Long gone are the times when astronauts had to wait several months for a shipment of new supplies. The International Space Station received a 3D printer in September, courtesy of Made In Space Inc. The printer was put to use in November when it manufactured its first object: a wrench.
The idea came on one occasion when astronaut Barry Wilmore sent a request for a new ratcheting socket wrench. Usually, he would have waited months until the next flight supply would have been sent to the ISS.
Instead of undergoing the same protocol, Made In Space founder Mike Chen responded to Wilmore’s needs by sending a 3-D printer to the station. On Earth, NASA scientists would later design the ratchet, and send the instructions for the printer via e-mail.
Back on the space station, astronauts would just follow the instructions and program the printer to manufacture the object of their desire. Mike Chen stated that “this is the first time we’ve ever “e-mailed” hardware to space.” The goal of this project is to help astronauts rely more on what they have close to them and less on their colleagues back on Earth.

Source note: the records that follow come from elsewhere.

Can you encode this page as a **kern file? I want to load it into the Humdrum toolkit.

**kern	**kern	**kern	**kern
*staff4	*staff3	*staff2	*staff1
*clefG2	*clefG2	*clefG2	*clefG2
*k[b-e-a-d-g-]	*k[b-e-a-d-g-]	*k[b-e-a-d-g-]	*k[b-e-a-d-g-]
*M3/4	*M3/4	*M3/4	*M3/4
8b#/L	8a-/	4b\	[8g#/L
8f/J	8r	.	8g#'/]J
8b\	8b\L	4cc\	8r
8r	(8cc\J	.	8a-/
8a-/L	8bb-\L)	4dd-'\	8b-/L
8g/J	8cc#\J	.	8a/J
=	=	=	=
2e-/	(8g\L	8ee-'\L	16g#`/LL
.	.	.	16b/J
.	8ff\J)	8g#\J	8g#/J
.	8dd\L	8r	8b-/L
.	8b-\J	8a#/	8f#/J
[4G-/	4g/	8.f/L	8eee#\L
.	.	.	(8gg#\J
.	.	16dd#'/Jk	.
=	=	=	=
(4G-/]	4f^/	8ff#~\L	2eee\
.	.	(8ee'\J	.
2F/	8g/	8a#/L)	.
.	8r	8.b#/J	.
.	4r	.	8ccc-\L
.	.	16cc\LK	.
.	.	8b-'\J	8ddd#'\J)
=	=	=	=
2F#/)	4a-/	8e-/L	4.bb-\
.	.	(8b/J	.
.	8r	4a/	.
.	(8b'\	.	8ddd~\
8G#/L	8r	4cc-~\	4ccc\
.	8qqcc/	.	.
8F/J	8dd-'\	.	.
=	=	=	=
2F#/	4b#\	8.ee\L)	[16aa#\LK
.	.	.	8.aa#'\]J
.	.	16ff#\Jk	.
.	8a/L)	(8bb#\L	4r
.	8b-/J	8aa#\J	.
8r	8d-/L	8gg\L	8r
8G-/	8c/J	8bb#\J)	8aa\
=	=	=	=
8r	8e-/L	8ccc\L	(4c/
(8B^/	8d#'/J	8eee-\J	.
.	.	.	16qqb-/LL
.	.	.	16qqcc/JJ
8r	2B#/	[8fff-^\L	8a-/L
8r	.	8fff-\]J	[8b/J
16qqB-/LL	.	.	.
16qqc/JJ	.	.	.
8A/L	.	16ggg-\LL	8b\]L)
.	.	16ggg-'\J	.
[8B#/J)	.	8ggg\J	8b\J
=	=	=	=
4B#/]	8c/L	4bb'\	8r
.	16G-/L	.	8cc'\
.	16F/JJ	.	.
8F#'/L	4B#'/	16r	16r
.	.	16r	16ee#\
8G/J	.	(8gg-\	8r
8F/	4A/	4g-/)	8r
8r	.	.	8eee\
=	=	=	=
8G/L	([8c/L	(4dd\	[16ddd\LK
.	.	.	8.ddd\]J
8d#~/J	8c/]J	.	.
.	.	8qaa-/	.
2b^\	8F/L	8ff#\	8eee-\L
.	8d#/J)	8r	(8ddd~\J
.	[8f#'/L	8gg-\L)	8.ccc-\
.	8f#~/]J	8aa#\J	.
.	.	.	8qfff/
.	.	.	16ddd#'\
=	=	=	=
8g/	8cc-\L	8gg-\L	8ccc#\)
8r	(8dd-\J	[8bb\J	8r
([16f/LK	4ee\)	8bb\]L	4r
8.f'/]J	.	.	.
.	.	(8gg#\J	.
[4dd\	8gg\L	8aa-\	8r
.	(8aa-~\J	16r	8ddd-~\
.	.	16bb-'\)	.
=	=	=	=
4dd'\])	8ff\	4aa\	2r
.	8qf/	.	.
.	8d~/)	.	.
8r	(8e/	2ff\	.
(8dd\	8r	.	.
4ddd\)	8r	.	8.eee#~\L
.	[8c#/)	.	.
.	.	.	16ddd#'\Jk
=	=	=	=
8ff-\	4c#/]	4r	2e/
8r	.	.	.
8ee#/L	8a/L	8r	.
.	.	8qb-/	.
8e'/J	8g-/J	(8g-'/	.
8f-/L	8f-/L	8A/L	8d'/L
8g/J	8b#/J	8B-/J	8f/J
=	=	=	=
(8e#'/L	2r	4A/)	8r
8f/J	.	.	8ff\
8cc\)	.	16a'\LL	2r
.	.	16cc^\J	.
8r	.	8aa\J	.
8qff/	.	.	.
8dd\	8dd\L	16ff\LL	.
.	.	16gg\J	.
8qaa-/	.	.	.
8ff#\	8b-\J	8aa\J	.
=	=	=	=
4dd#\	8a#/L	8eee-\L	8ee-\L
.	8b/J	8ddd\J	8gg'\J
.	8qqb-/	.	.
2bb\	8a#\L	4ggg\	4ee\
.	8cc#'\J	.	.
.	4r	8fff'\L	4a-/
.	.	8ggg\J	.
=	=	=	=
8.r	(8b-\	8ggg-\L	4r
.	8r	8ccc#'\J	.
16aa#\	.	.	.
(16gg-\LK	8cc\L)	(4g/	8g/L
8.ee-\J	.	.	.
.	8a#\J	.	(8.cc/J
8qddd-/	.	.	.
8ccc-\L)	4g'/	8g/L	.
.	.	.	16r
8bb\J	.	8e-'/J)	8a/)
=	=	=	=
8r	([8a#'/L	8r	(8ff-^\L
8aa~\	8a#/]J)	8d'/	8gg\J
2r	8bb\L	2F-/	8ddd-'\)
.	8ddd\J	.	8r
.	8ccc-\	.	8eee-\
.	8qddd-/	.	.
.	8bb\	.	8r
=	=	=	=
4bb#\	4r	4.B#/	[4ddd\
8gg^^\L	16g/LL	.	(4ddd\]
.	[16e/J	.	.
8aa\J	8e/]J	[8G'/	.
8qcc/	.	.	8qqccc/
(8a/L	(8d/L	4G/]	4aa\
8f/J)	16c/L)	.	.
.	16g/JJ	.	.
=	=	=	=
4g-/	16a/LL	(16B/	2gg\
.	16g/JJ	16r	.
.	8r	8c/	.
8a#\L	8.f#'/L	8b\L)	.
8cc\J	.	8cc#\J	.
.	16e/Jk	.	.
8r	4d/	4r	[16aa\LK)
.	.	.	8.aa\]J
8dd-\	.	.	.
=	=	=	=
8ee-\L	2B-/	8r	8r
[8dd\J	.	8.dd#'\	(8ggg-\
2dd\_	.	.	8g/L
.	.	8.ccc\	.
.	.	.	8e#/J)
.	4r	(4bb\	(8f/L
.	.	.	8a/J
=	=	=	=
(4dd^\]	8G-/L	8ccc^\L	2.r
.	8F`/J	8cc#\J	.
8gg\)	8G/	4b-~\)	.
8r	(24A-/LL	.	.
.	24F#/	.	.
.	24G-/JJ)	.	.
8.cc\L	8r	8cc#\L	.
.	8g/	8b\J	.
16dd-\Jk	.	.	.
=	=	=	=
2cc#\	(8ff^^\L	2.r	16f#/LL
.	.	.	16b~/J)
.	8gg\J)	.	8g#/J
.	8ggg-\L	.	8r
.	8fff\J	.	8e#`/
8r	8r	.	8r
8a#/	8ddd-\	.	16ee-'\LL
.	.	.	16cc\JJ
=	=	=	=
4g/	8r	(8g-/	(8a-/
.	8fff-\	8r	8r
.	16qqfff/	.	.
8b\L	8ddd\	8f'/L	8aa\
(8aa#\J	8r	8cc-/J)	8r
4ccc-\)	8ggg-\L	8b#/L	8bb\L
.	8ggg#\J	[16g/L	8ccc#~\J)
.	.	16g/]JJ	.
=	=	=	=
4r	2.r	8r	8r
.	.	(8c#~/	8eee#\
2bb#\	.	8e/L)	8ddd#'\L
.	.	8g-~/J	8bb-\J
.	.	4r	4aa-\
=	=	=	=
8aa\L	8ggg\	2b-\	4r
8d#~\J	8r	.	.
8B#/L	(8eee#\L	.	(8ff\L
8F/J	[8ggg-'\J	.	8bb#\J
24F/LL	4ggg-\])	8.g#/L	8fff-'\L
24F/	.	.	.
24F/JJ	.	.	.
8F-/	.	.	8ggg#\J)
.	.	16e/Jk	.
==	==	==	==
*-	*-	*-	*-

This new feature comes with a great number of advantages. Sending data via e-mail is much faster than sending actual objects to space (digital data can travel with the speed of light compared to the months of waiting implied by the alternative). Thus it is much more efficient to print the objects directly at the ISS. This also means astronauts saving time and NASA spending less on transport.
3D printing in space could also save lives if we consider the infamous Apollo 13 mission when astronauts were forced to come up with a solution to constructing new Carbon Dioxide scrubbers from whatever they had immediately available. They were under time pressure as clean oxygen levels were rapidly dropping. Back on Earth, NASA engineers were struggling to come up with a method to solve the crisis.
Would things developed differently if they had a 3D printer on board? What if they were able to manufacture those custom-designed objects they needed just by following a set of instructions?
This new technique will become even more useful once space travel evolves and human race starts colonizing the Moon, Mars or even planets located at greater distances. 3D printing is a quick and cheap method of supplying space stations with the needed tools. Chen argued this by saying: “We’ll build what we need there, when we need it.”